• _WHAT YOU NEED TO DO_: Exercise in exact copying: restate word for word only the lines below from the one containing "ring tip: (135, 125)" through the one containing "wrist: (723, 794)", omitting any pictures.

• _RECORDS TO PROCESS_:
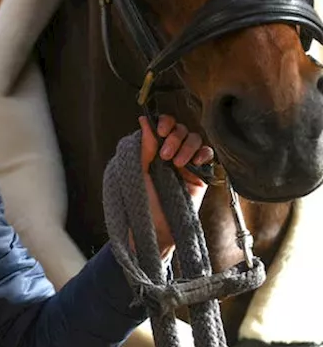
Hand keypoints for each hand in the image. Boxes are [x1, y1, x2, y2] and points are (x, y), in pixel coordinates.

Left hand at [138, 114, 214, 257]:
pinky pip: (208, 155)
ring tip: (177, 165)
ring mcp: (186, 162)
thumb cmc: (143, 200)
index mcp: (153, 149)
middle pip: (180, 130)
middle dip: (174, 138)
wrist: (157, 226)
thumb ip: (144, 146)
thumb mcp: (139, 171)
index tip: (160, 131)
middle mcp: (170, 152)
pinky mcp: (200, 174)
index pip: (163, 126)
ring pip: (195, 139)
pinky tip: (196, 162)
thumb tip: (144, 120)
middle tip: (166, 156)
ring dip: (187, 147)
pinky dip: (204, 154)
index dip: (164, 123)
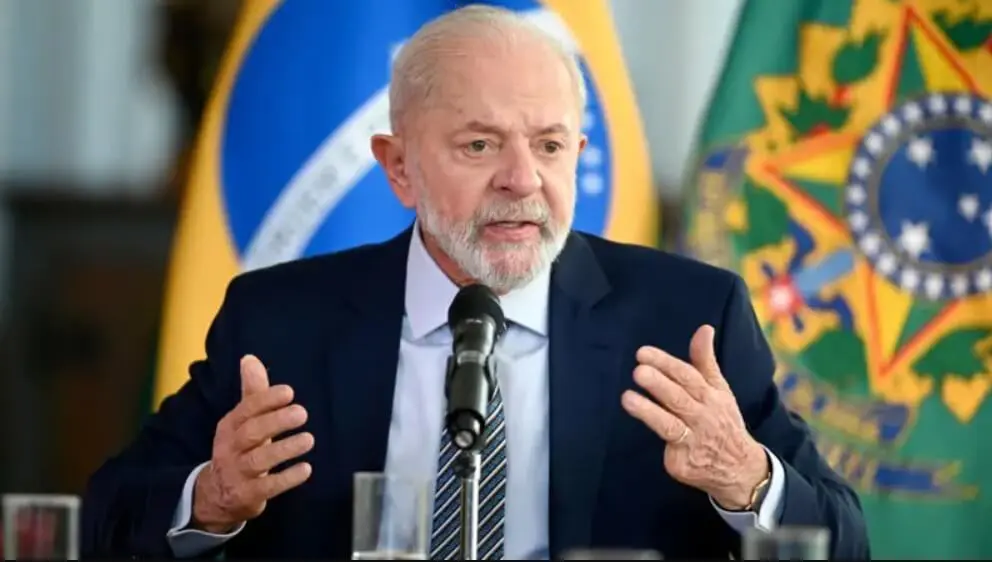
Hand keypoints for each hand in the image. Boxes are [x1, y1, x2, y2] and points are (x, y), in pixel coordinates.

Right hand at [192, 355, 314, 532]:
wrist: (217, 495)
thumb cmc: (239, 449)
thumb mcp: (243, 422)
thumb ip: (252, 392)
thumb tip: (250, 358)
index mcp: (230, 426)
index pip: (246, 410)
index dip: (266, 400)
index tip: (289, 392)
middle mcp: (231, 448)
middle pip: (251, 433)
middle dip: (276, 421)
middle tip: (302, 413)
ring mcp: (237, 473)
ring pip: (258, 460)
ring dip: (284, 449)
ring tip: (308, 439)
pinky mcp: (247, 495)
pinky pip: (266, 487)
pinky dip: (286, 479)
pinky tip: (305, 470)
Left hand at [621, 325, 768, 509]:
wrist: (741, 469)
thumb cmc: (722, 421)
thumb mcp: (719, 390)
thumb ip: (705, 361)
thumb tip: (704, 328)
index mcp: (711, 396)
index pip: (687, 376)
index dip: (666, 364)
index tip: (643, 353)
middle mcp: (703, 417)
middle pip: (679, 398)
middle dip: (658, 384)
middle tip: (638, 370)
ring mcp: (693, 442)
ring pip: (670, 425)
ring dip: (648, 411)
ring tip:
...
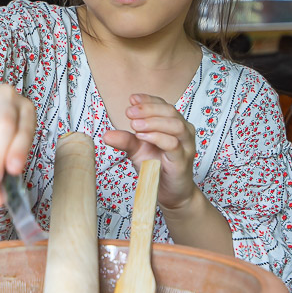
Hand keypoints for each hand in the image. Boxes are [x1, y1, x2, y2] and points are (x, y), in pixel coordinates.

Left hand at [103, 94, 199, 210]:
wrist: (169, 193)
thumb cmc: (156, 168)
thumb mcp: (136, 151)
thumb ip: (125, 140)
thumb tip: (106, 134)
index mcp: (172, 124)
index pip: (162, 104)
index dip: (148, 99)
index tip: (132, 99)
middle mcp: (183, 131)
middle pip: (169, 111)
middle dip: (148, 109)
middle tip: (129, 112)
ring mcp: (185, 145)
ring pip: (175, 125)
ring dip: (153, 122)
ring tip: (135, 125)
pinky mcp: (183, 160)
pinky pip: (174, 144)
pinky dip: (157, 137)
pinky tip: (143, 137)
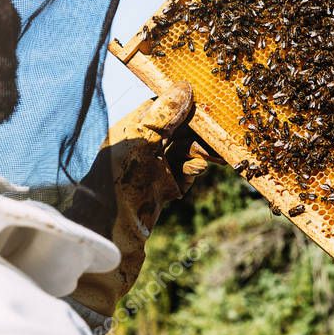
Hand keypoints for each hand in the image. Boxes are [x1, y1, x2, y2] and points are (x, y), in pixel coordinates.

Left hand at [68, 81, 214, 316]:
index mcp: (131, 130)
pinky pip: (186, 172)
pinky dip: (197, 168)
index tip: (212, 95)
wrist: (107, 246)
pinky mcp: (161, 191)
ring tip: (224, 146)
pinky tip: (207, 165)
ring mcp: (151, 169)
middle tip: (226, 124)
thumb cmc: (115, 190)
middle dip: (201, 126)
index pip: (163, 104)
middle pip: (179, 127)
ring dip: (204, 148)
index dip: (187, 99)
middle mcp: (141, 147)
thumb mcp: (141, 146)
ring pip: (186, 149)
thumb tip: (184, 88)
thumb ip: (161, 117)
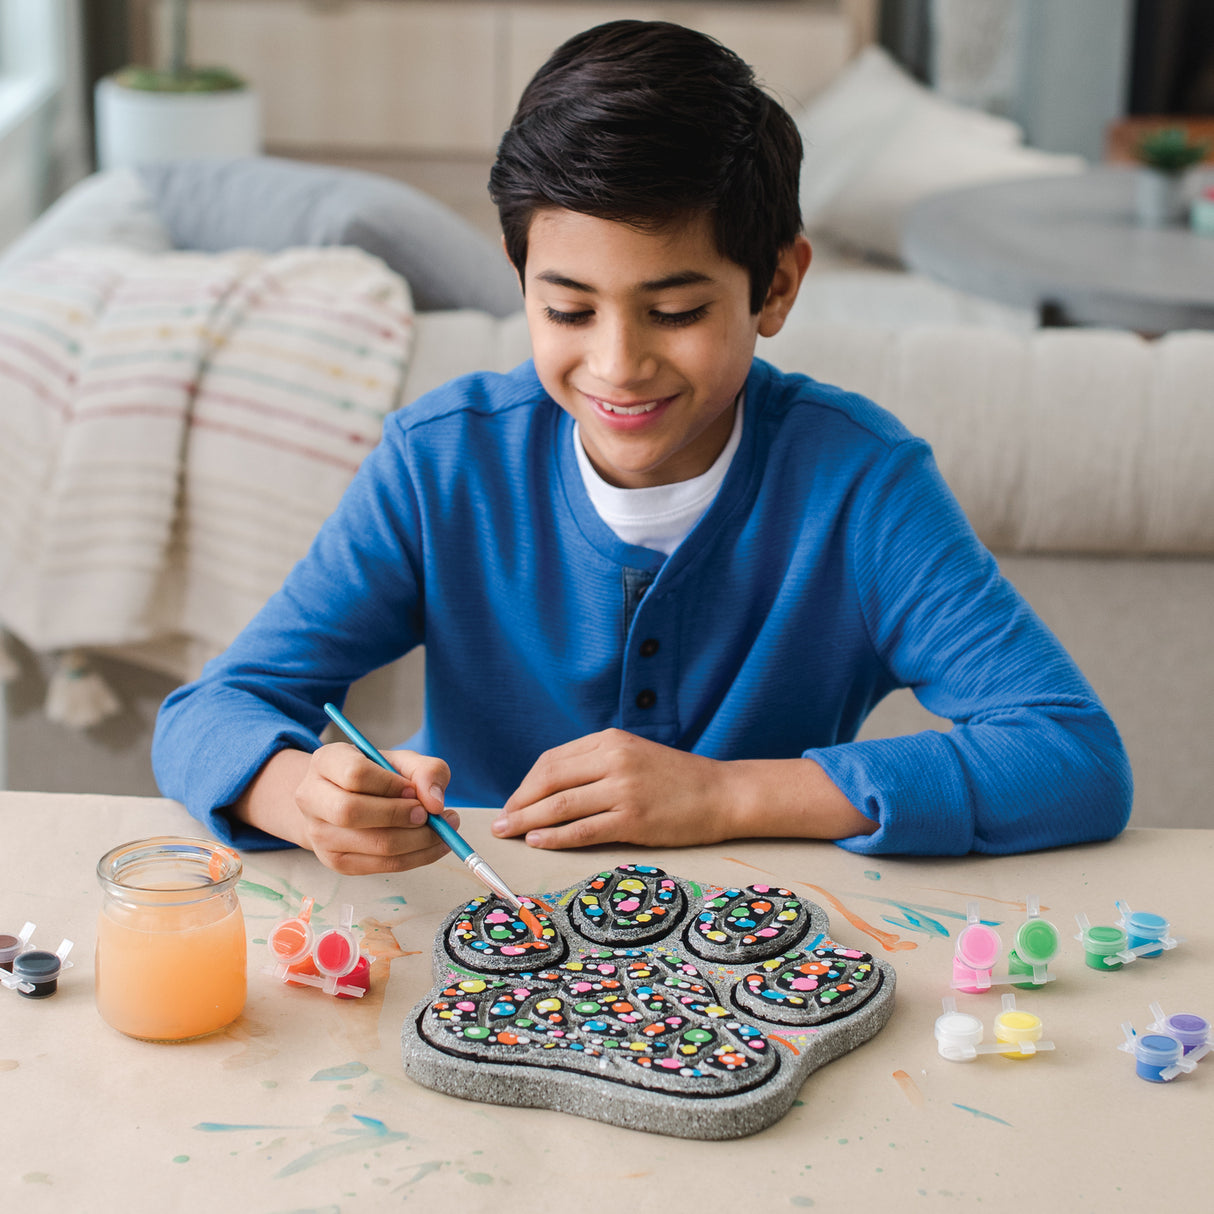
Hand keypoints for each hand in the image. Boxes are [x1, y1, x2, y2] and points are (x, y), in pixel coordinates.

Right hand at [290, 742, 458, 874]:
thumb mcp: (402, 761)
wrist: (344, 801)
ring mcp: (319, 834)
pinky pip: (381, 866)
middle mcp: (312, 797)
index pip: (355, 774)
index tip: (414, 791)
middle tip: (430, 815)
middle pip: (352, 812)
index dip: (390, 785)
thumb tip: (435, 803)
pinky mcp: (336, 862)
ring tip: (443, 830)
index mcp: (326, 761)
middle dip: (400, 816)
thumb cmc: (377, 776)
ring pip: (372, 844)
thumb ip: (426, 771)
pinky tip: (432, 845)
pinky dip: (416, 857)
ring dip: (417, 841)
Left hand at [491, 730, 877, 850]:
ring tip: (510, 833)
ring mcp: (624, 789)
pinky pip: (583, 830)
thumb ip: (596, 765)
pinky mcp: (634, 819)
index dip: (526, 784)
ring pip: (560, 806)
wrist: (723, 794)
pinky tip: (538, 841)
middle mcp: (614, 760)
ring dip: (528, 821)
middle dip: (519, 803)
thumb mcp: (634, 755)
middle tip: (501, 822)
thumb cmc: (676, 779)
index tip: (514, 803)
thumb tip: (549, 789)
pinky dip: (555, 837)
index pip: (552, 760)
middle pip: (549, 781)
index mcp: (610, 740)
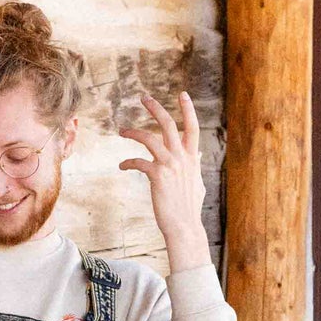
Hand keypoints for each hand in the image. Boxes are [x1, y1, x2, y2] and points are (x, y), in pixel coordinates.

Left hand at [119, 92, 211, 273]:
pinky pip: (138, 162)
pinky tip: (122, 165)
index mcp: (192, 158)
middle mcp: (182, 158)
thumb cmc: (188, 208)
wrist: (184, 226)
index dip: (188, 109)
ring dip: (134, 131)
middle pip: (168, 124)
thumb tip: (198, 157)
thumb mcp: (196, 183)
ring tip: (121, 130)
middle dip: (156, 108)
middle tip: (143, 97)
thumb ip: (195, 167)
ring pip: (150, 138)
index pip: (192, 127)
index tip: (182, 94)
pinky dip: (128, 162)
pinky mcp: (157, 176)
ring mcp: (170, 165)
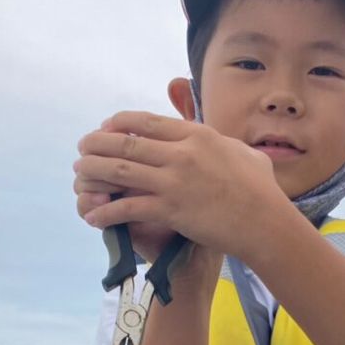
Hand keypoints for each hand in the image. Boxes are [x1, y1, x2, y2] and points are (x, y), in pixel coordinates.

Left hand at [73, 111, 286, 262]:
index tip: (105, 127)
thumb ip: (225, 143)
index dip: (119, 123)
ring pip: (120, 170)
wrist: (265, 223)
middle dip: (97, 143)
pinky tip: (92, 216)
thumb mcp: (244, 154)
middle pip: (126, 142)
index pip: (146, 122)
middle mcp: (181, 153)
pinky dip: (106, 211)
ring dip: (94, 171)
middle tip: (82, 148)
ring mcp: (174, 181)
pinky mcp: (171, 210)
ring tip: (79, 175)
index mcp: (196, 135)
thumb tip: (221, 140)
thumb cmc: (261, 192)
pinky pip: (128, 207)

• _SOLUTION TO THIS EXERCISE_:
ring tip: (135, 125)
pinky mcp: (183, 160)
pinky pip: (174, 144)
pinky dip: (157, 137)
pinky tip: (143, 137)
Hand keypoints for each hand in the image. Boxes are [x1, y1, x2, y2] and points are (x, y), in pixel coordinates.

Left hand at [68, 81, 214, 316]:
index mcp: (131, 130)
pinky pip: (186, 172)
pinky dip: (197, 168)
index tip: (212, 95)
wrist: (107, 246)
pinky mcp: (161, 191)
ring tip: (224, 146)
pinky tip: (207, 165)
ring mcp: (151, 169)
middle tip: (226, 124)
thumb cmc: (115, 190)
middle dip: (201, 126)
index pip: (163, 104)
middle pip: (179, 127)
ring dip: (204, 148)
index dip: (187, 99)
middle mcp: (141, 147)
thumb mcp: (141, 146)
ring pip: (186, 149)
thumb tip: (184, 88)
thumb ip: (161, 117)
Hand keypoints for each hand in the image. Boxes are [x1, y1, x2, y2] and points are (x, y), in pixel coordinates.

Right hand at [290, 742, 458, 874]:
thumb mcp: (402, 761)
wrist: (344, 801)
ring mcp: (319, 834)
pinky pip: (381, 866)
middle mcp: (312, 797)
index pip: (355, 774)
index tip: (414, 791)
middle tip: (430, 815)
middle pip: (352, 812)
index dip: (390, 785)
thumb tip: (435, 803)
pinky mcp: (336, 862)
ring tip: (443, 830)
index mcp: (326, 761)
middle dip: (400, 816)
thumb cmc: (377, 776)
ring pip: (372, 844)
thumb ip: (426, 771)
pinky tip: (432, 845)
pinky dip: (416, 857)
ring dip: (417, 841)
Left hand at [491, 730, 877, 850]:
ring tip: (510, 833)
ring mcp: (624, 789)
pinky pip: (583, 830)
thumb ip: (596, 765)
pinky mcp: (634, 819)
index dip: (526, 784)
ring pip: (560, 806)
wrist: (723, 794)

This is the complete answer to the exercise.